The privately owned sector has also shrunk in absolute terms by 1,452 advisers and 9% over the past fifteen months since the industry peak in December 2018, although at a considerably slower rate than for the overall industry (reduced by 5,128 advisers and 18%). Nevertheless, considerable activity is occurring here as advisers continue their merry-go-around of movement between privately owned licensees. This seemingly natural phenomenon of transience, with many advisers making multiple moves in a few short years, is driven by rapidly changing business conditions and shifting risk appetites from both advisers and licensees. The period post Royal Commission delivered major regulatory reforms that translated into licensees upgrading their value propositions, refining their notion of a preferred practice or adviser, increasing compliance obligations, and raising licensee fees. Unsurprisingly, in the midst of so much change, many advisers and licensees continue to search for the perfect match, with advisers in particular looking for the right balance of support, independence, and profitability.
Given the dominance of the privately held licensees, we have further segmented this sector in order to better track future market developments (see Figure 2).
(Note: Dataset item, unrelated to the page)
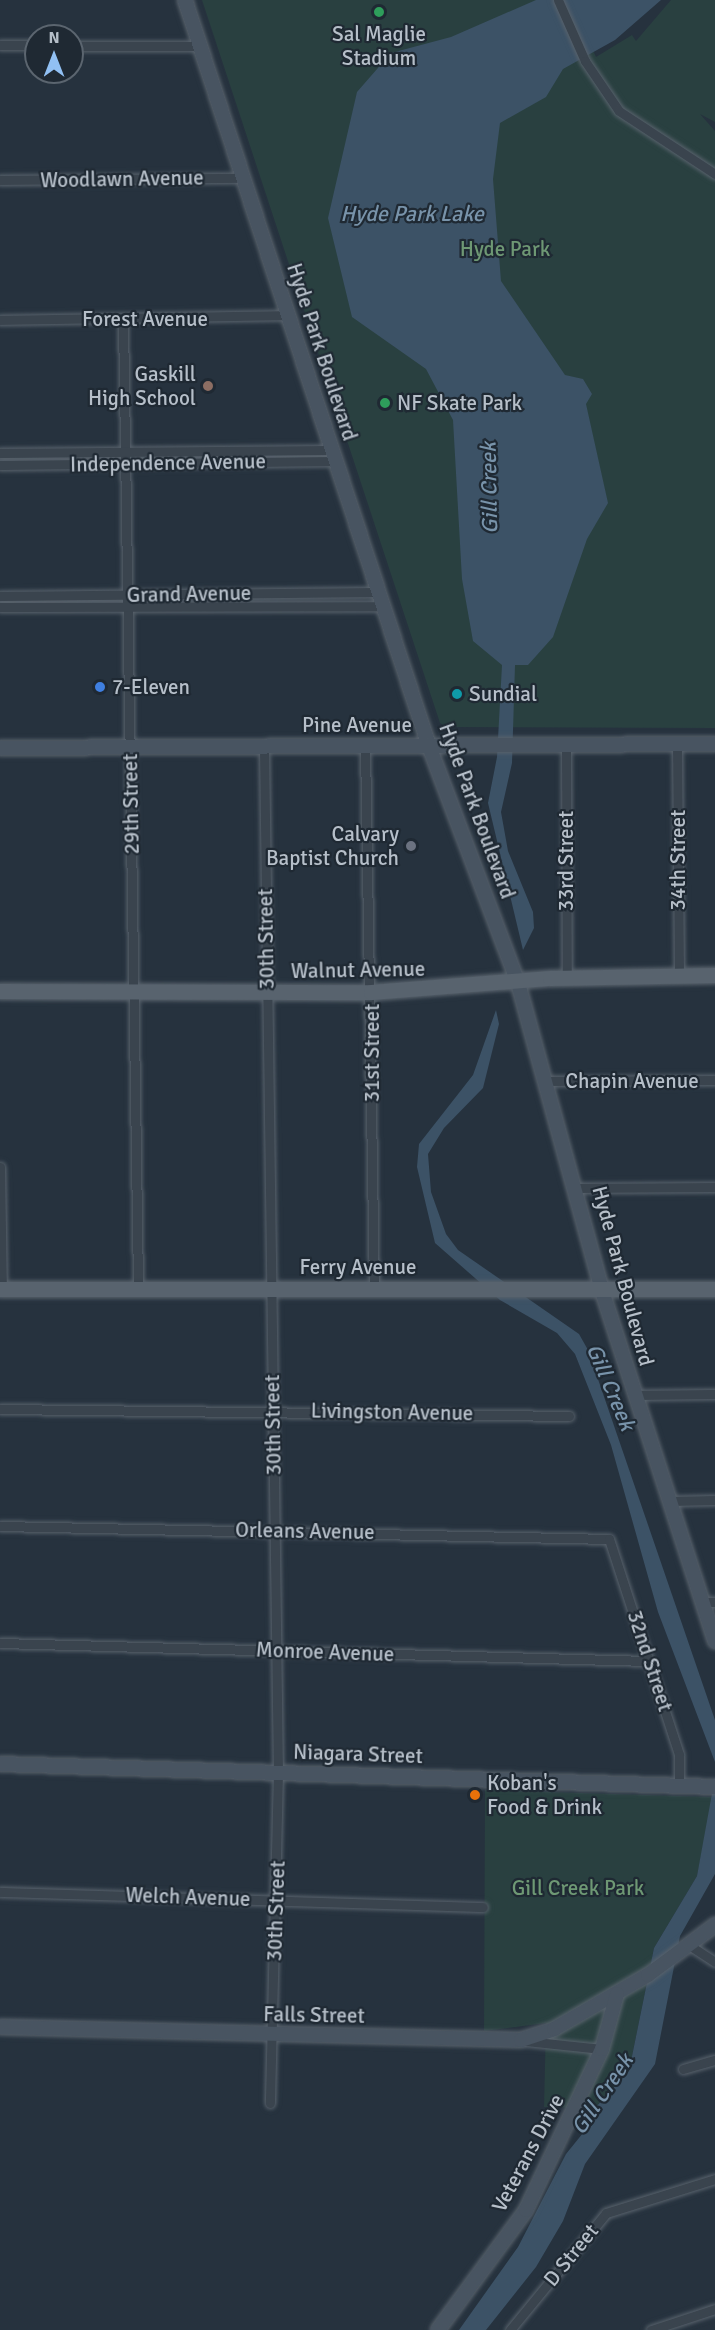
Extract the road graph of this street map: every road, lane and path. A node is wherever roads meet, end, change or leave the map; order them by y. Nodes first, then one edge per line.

The 30+ adviser category, now easily the largest licensee category at 7,152 advisers (equating to 31% of the total market), has been split into 31-100, 101-200 and 200+ adviser segments.
Of these, almost half are captured in the 200+ adviser category which represents 3,293 advisers and 14% of the total market. For now, approximately half of this category is represented by the large accounting origin licensees, namely Count and the suite of licensees under listed financial services company Easton Investments.
In these economically challenging times, we are likely to see a flight-to-safety as advisers favour licensees with greater scale and stronger balance sheets. For many, this “safe haven” may be quite appealing for those from institutional backgrounds who have since experienced the white-knuckle ride of their own self-licensed boutique. Having said that, these same licensees will be judged by how they leverage that scale to support advisers with services that help them grow their business and manage compliance. Arguably, this flight-to-safety theme was already emerging through the worst of the regulatory driven disruption in 2019. While too early to tell from the Q1 2020 numbers, we anticipate a growth over time in the volume of advisers gravitating to the largest privately owned licensees. Of course, the stronger licensees must be prepared to accept more advisers; there are reports that some licensees have reached a self-determined capacity, or are being extremely selective in any incremental growth.